YOUR ASSIGNMENT » Across the entries that follow, tally every line holding the word "fruit" and reply with the count alone.

*** RECORDS PROVIDED ***

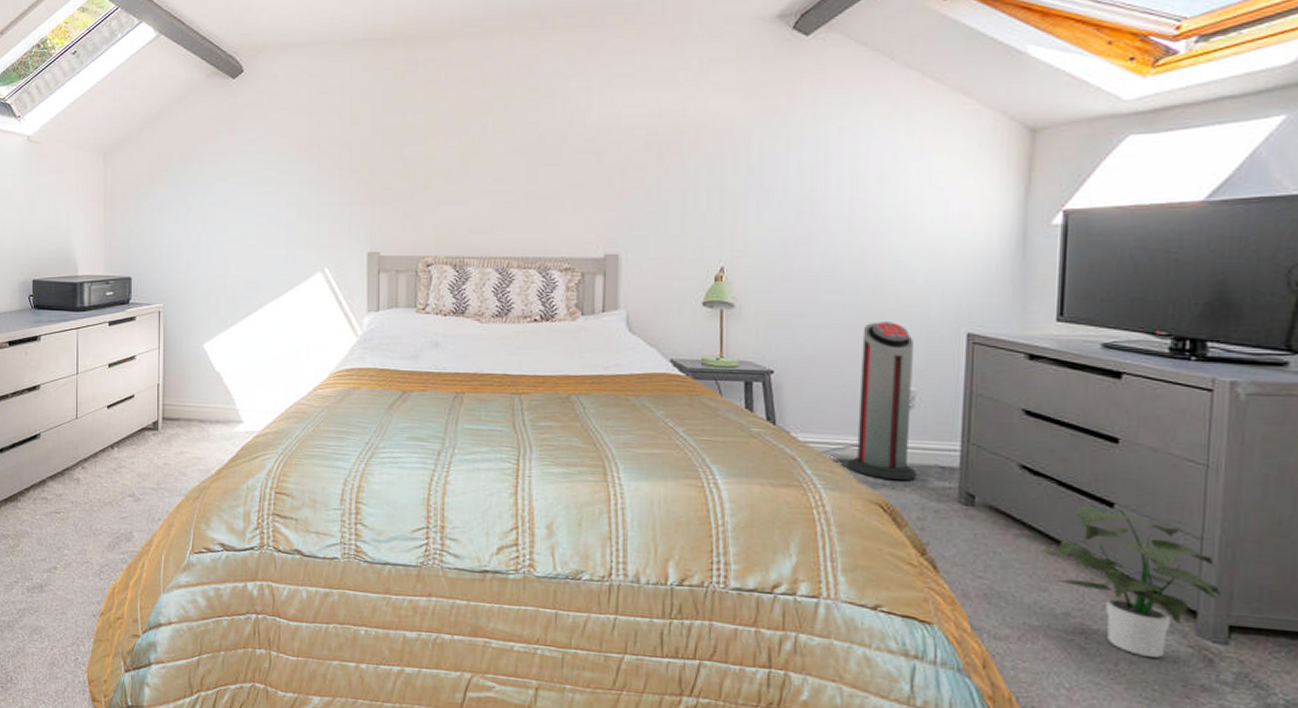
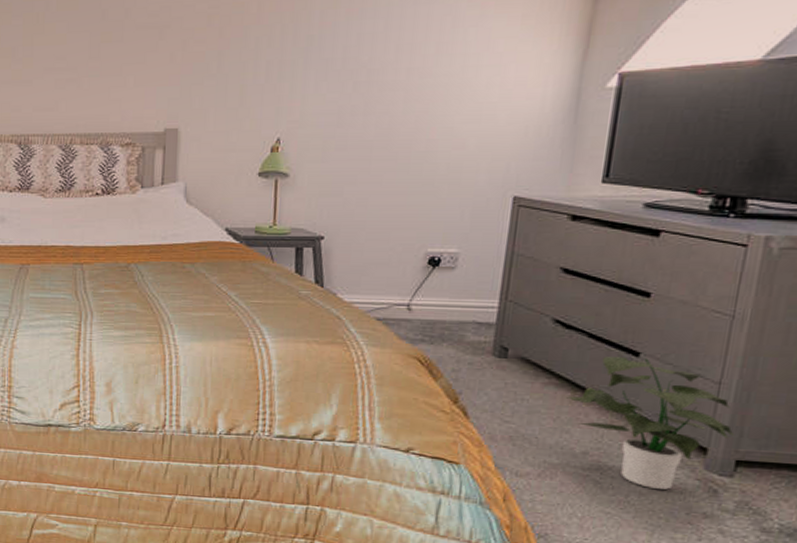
air purifier: present [846,322,917,481] -> none [389,187,461,337]

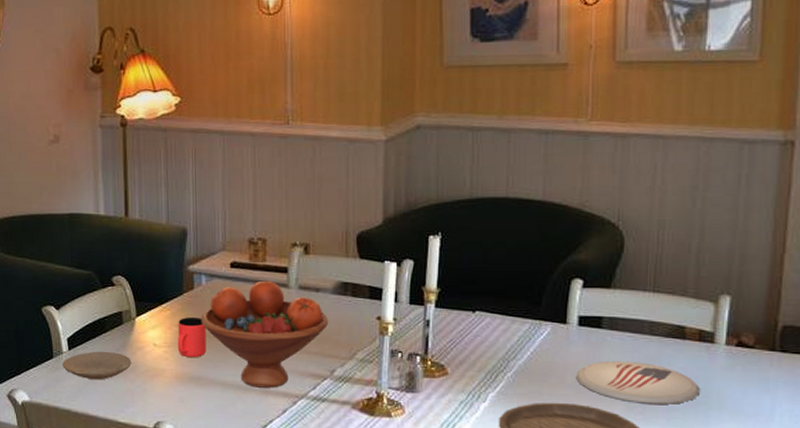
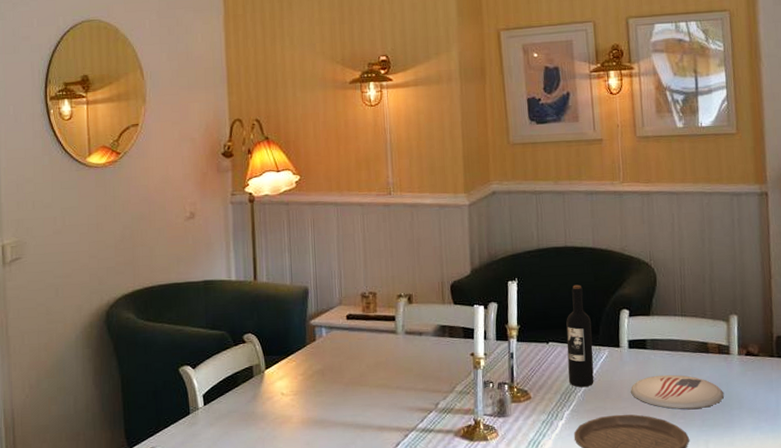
plate: present [63,351,132,380] -> none [198,403,262,432]
cup: present [177,317,207,358] -> none [302,365,328,403]
fruit bowl: present [201,280,329,388] -> none [322,328,432,425]
wine bottle: none [497,245,533,366] -> present [566,284,594,387]

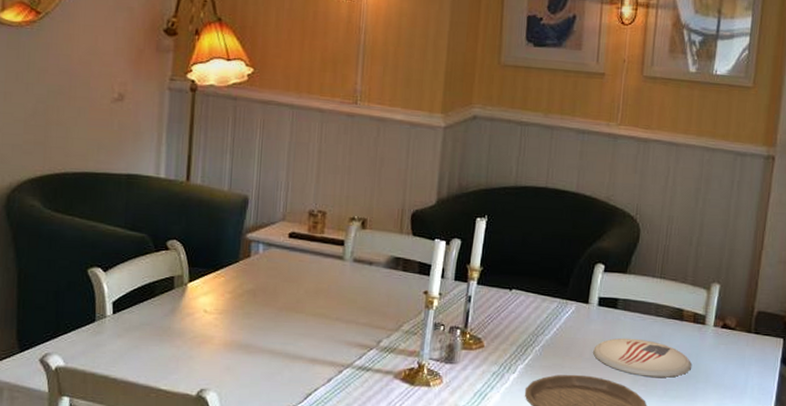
wine bottle: present [566,284,594,387] -> none [527,230,563,341]

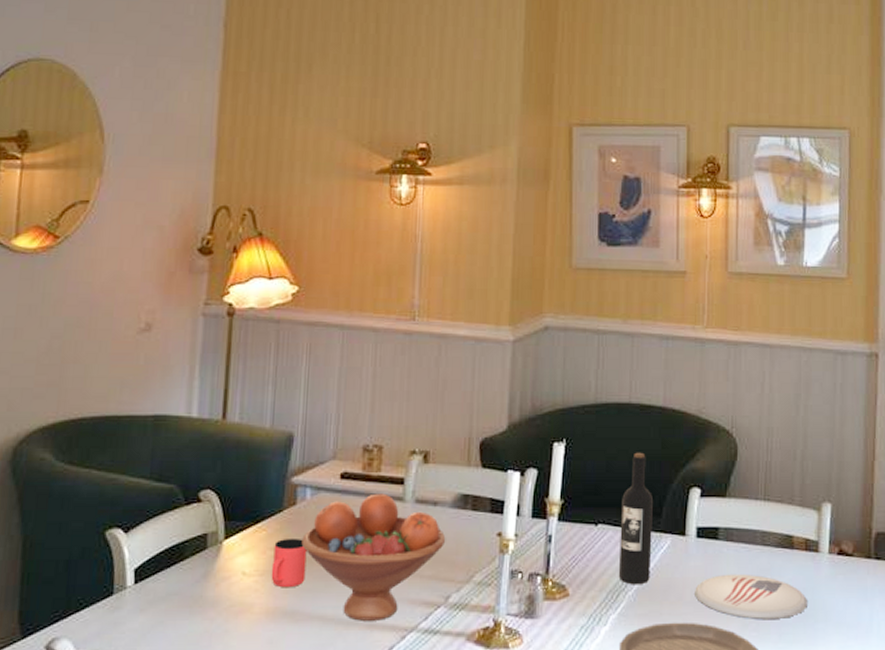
cup: none [228,284,259,326] -> present [271,538,307,588]
fruit bowl: none [254,252,379,357] -> present [301,493,446,621]
wine bottle: none [527,230,563,341] -> present [618,452,654,584]

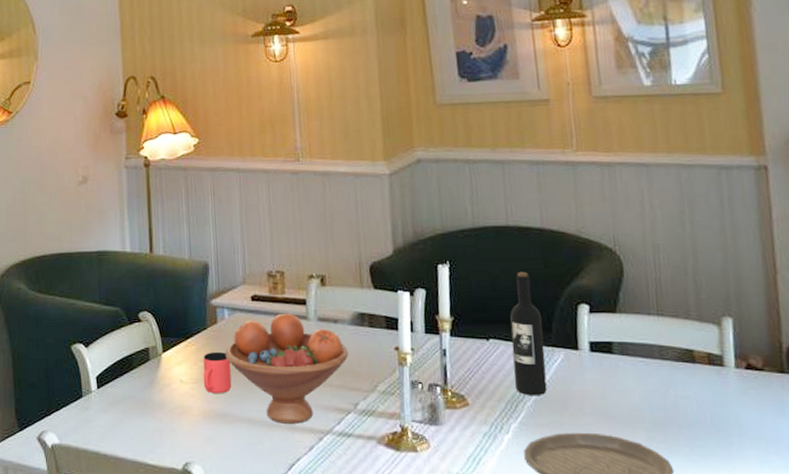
plate: present [695,573,807,620] -> none [594,387,718,433]

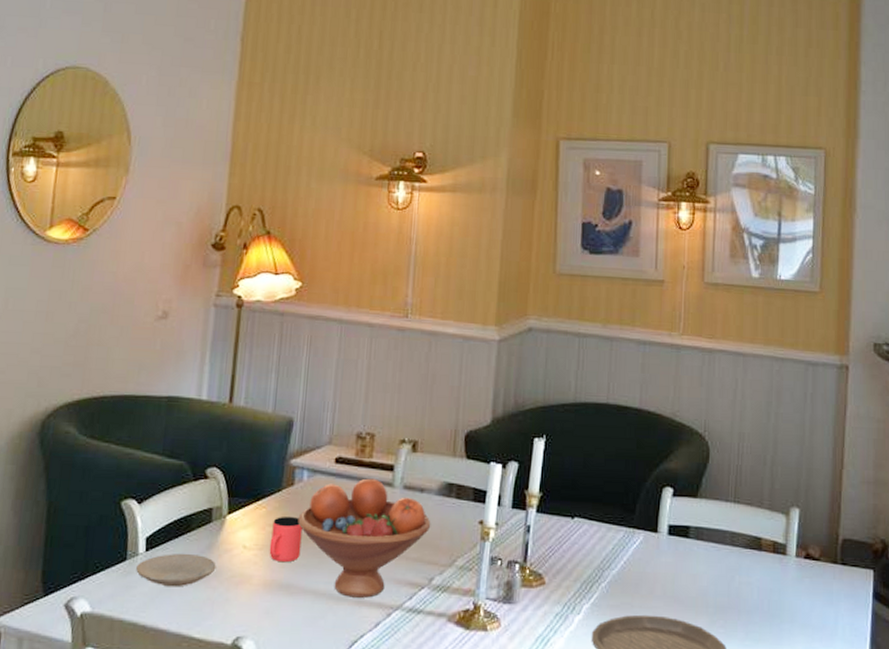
plate: none [92,389,159,420] -> present [136,553,216,587]
wine bottle: present [510,271,547,395] -> none [592,450,628,576]

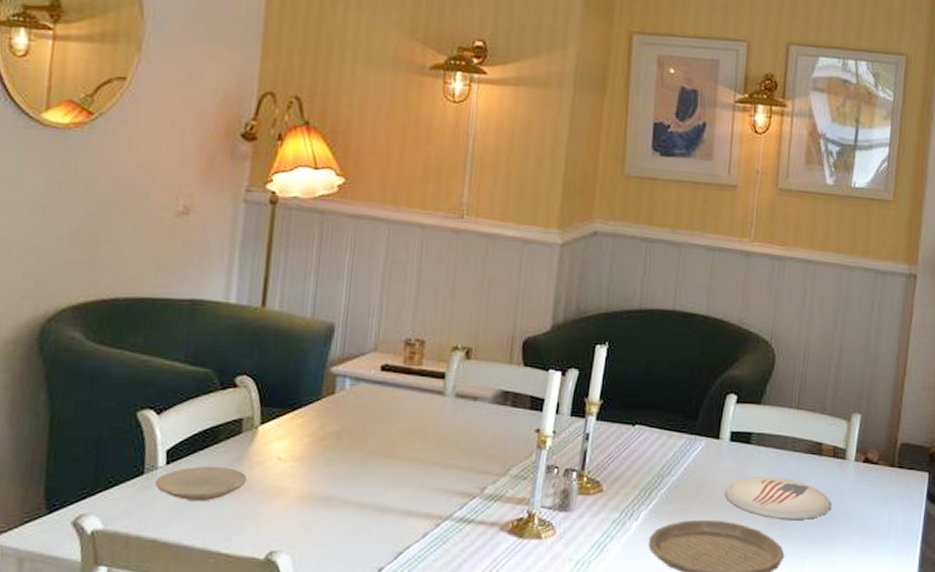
cup: present [269,516,303,563] -> none [306,426,344,474]
fruit bowl: present [297,478,431,598] -> none [339,386,485,509]
plate: none [665,571,774,618] -> present [725,476,831,521]

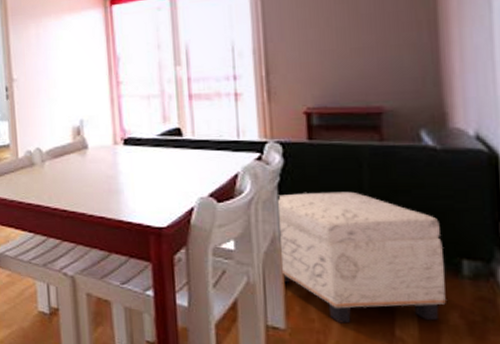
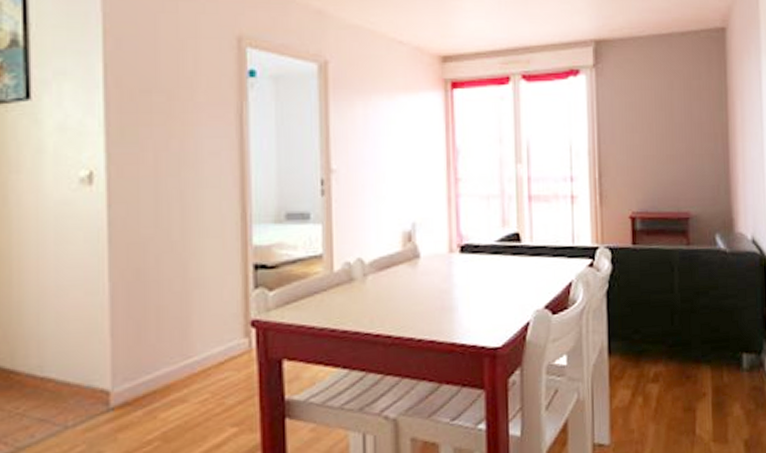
ottoman: present [277,191,446,324] -> none [605,295,731,430]

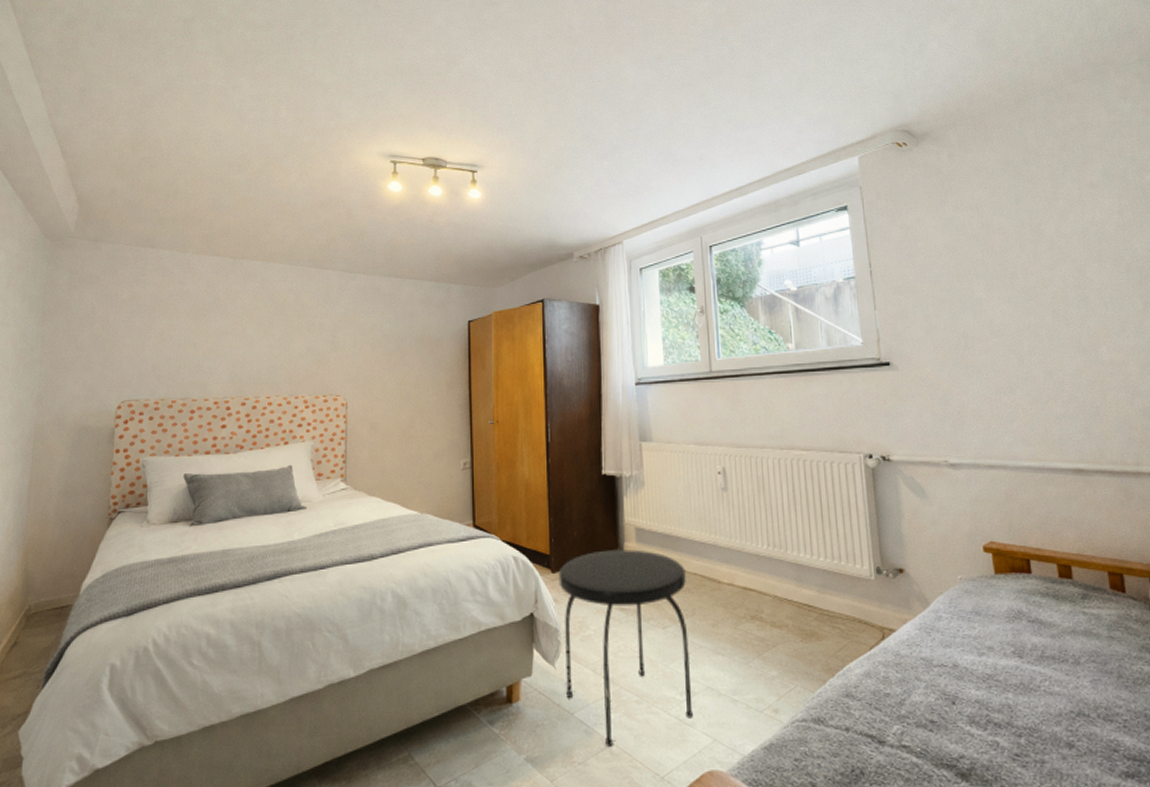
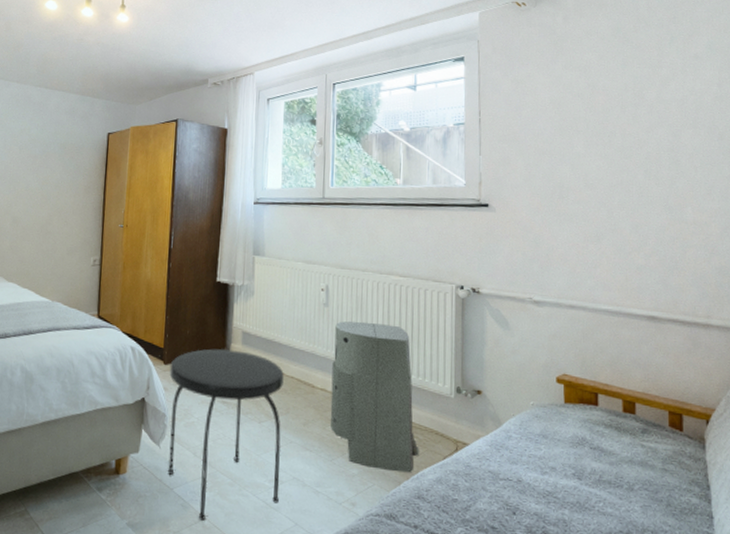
air purifier: none [737,504,843,669] -> present [330,321,419,473]

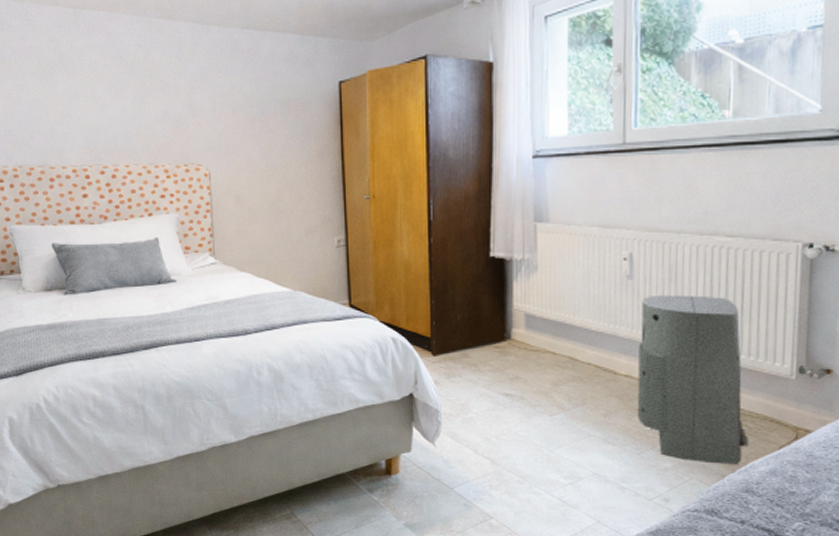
side table: present [168,349,285,521] -> none [440,335,580,520]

*** End of RECORDS PROVIDED ***

WRITTEN REPLY » 3